### WHAT IS NEEDED
The entries are to be given back verbatim; no picture is to be copied.
----
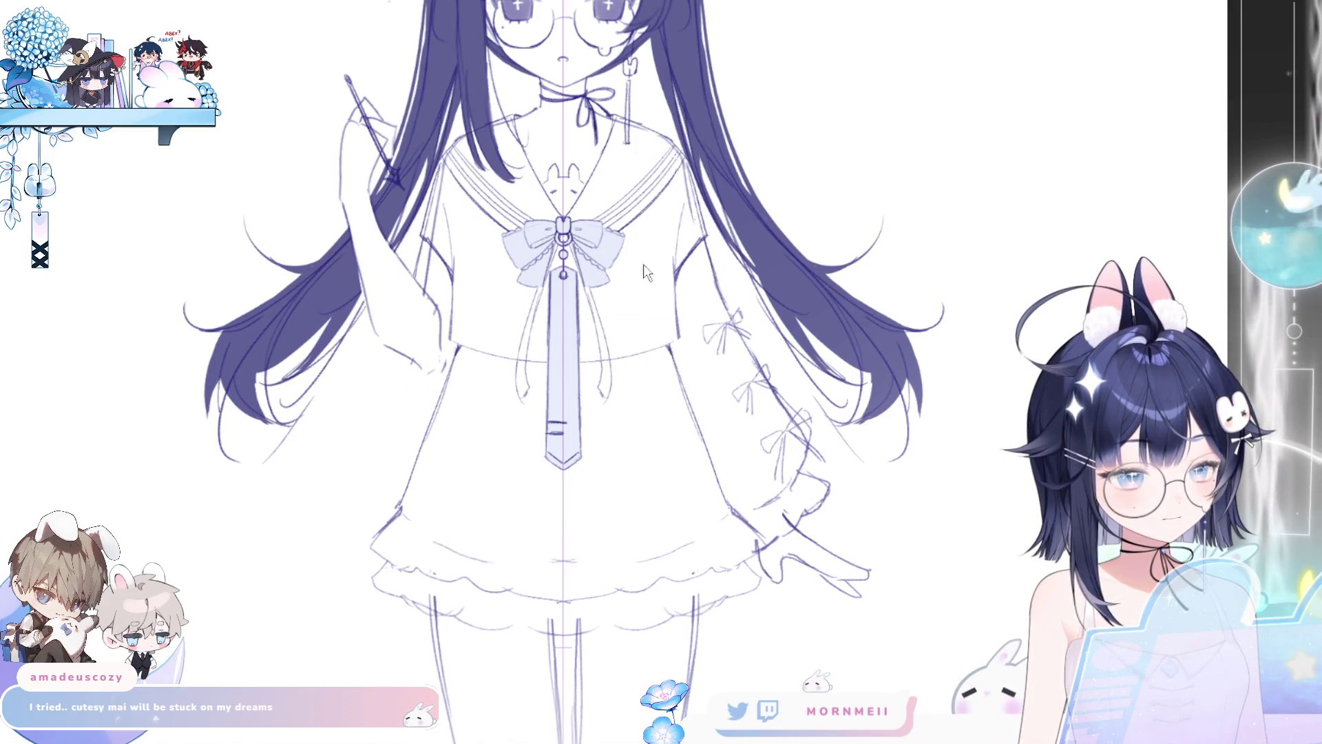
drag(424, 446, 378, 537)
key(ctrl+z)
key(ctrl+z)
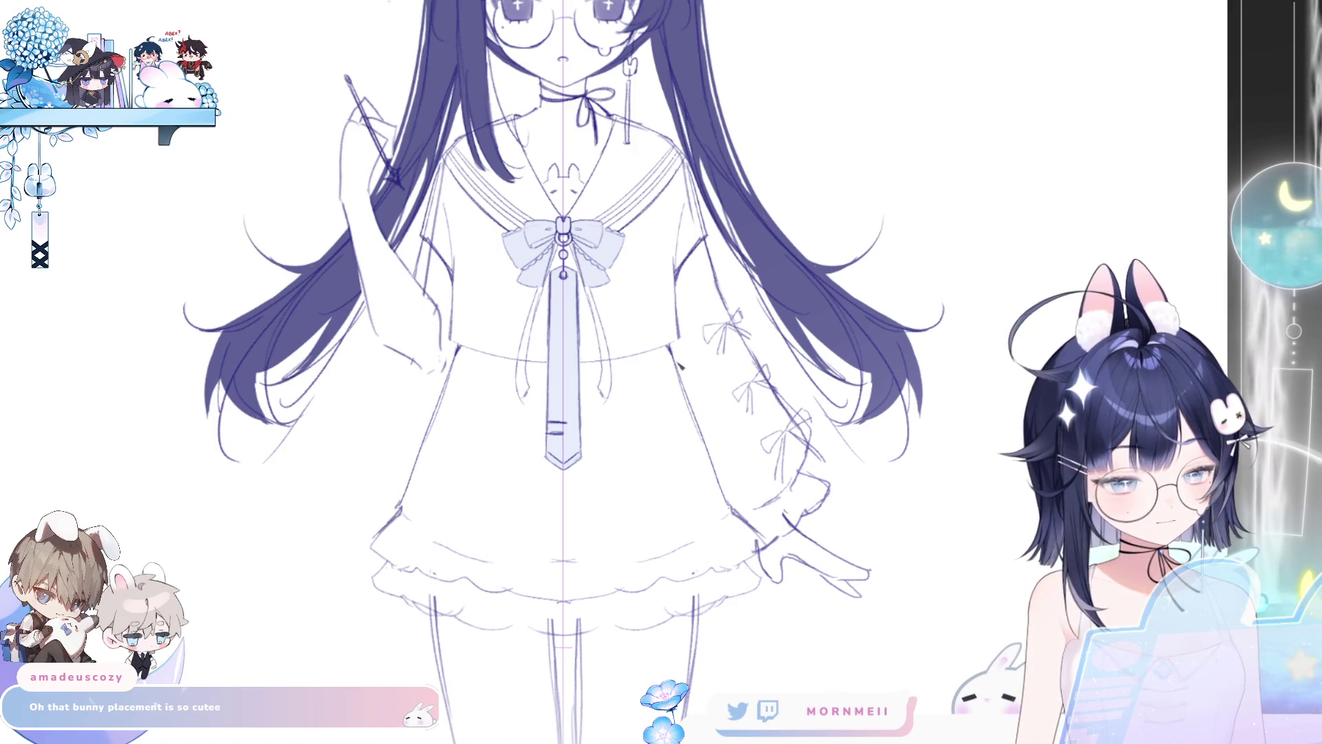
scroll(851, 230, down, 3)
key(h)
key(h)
----
### OUTPUT FOR THIS EXERCISE
drag(424, 446, 378, 537)
key(ctrl+z)
key(ctrl+z)
scroll(851, 230, down, 3)
key(h)
key(h)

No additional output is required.